The Court of Appeal has confirmed that an operator holding a lease with security of tenure under the Landlord and Tenant Act 1954 may only renew that lease in accordance with that Act.  
 
The lease in this matter was granted in 2002 and at the time the new Code came into force on 28 December 2017, continued under s24 of the Landlord and Tenant Act 1954 (the 1954 Act). CTIL had given notice under paragraph 20 of the Code for a new agreement to be granted in accordance with Part 4 of the Code.  The landlord, APW argued that the only way CTIL could obtain new rights over the site was by following the renewal process in the 1954 Act rather than that under the Code. 
 
At the original hearing in the Upper Tribunal in 2019 the Deputy President, Martin Rodger QC, agreed with APW and ruled that CTIL could only renew in accordance with the 1954 Act.

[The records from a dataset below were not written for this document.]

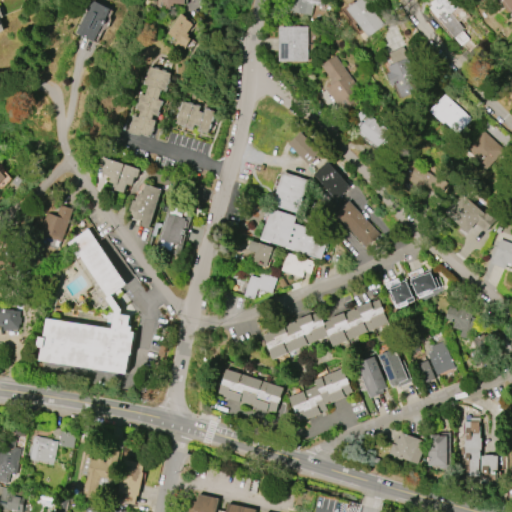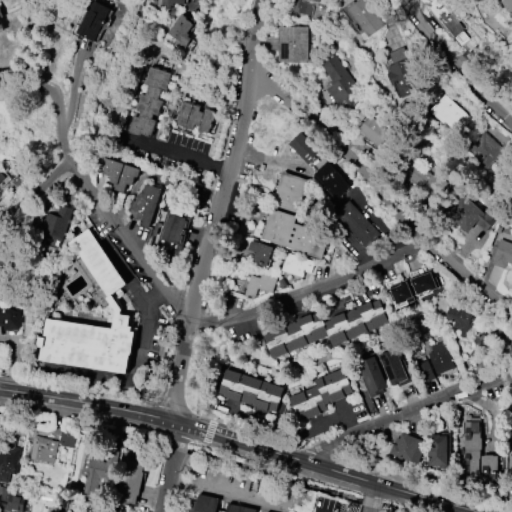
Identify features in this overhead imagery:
building: (170, 3)
building: (171, 3)
building: (509, 3)
building: (509, 4)
building: (305, 5)
building: (302, 6)
building: (364, 16)
building: (365, 17)
building: (448, 17)
building: (449, 17)
building: (1, 20)
building: (92, 20)
building: (93, 20)
building: (2, 24)
building: (182, 30)
building: (181, 32)
building: (293, 43)
building: (390, 43)
building: (293, 44)
building: (481, 60)
road: (456, 64)
building: (401, 73)
building: (404, 77)
building: (338, 83)
building: (340, 83)
road: (68, 100)
building: (150, 100)
building: (148, 102)
building: (450, 114)
building: (451, 115)
building: (194, 117)
building: (195, 117)
building: (372, 131)
building: (373, 131)
building: (303, 148)
building: (306, 149)
building: (484, 149)
building: (485, 150)
road: (170, 151)
road: (229, 164)
building: (118, 173)
building: (119, 175)
building: (2, 177)
building: (425, 178)
building: (2, 179)
building: (332, 180)
building: (16, 181)
building: (331, 181)
building: (290, 192)
road: (38, 193)
road: (379, 196)
building: (145, 204)
building: (145, 204)
road: (101, 205)
building: (471, 216)
building: (472, 217)
building: (291, 220)
building: (56, 221)
building: (58, 223)
building: (358, 223)
building: (357, 224)
building: (173, 228)
building: (175, 228)
building: (295, 234)
building: (5, 252)
building: (502, 253)
building: (258, 254)
building: (503, 254)
building: (262, 255)
building: (4, 258)
building: (299, 264)
building: (297, 265)
building: (425, 282)
building: (282, 283)
building: (424, 284)
building: (259, 285)
building: (259, 285)
road: (309, 285)
building: (400, 293)
building: (400, 293)
road: (235, 305)
building: (10, 317)
building: (90, 318)
building: (9, 319)
building: (459, 319)
building: (461, 320)
building: (91, 321)
road: (146, 328)
building: (324, 328)
building: (325, 329)
building: (508, 343)
building: (416, 347)
building: (485, 350)
building: (479, 352)
building: (440, 357)
building: (416, 358)
building: (441, 358)
building: (393, 367)
building: (393, 368)
building: (426, 372)
road: (183, 375)
building: (372, 376)
building: (372, 377)
building: (252, 390)
building: (250, 391)
building: (321, 394)
building: (320, 395)
road: (405, 416)
building: (5, 424)
building: (473, 432)
building: (67, 439)
building: (66, 440)
road: (238, 441)
building: (408, 447)
building: (409, 448)
building: (43, 449)
building: (43, 449)
building: (438, 450)
building: (440, 450)
building: (473, 450)
building: (374, 459)
building: (8, 461)
building: (9, 463)
building: (472, 464)
road: (165, 467)
building: (489, 469)
building: (490, 469)
building: (511, 469)
building: (96, 473)
building: (100, 475)
building: (26, 477)
building: (131, 481)
building: (131, 481)
road: (226, 492)
building: (12, 498)
road: (372, 499)
building: (10, 501)
building: (206, 504)
building: (206, 504)
building: (238, 508)
building: (239, 508)
building: (101, 509)
building: (102, 510)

CTIL appealed. 
 
The Court of Appeal reviewed the key provisions of the Code, in particular the transitional provisions. It was noted that the purpose of the transitional provisions were to provide continuity in the law and in doing so, policy choices about when and in what circumstances the new law is expected to apply had to be made. Under the transitional provisions operators occupying pursuant to rights conferred by a lease which enjoys security of tenure under the 1954 Act are precluded from renewing under Part 5 of the Code and instead have to renew under Part II of the 1954 Act albeit once granted, the new lease would be a Code agreement if its primary purpose is to grant Code rights. 
 
In considering whether CTIL should nevertheless be permitted to apply for a new agreement under Part 4 of the Code, the Court of Appeal highlighted the problems that would arise if an operator in the above position had an unfettered right to obtain a new lease either by the imposition of a new agreement under Part 4 of the Code or by renewing its existing lease under the 1954 Act. Firstly the notice period required under the Code is much less than that required under the 1954 Act.  Secondly, the operators would be able to escape the provisions of s34 of the 1954 Act for determining rent and instead be able to have the site valued in accordance with the presumptions of paragraph 24 of the Code, which includes the no network assumption. It was also noted that an operator in this position could require the Tribunal to impose an agreement which gives effect to the Code with such modification as the Tribunal thinks appropriate rather than on the basis that the existing agreement is the starting point for the renewal lease.
 
It appeared to Lewison LJ that many of CTIL's arguments were complaints about the way the transitional provisions of the Code work, rather than defects in the Code itself. He acknowledged that some operators would be left out in the cold as consequence of the transitional provisions but the statutory intention behind the Code was for it not to apply retrospectively to subsisting agreements. 
 
Davis LJ agreed and said '…if, as Cornerstone contended, Part 4 of the Code is to be available in the case of a subsisting agreement to which Part 2 of the 1954 Act applies then…..there is potential both for confusion and for conflict between the two different regimes. It is very difficult to think that that could have been intended.'
 
While the judgment provides certainty and is one that landlords will welcome more eagerly than operators, further changes to the Code are likely to be implemented as a result of the consultation on Code reform published by the Department for Digital, Culture Media and Sport on 27 January 2021. The closing date for comments on the consultation is 24 March 2021. So this rare win for landlords may be shortlived.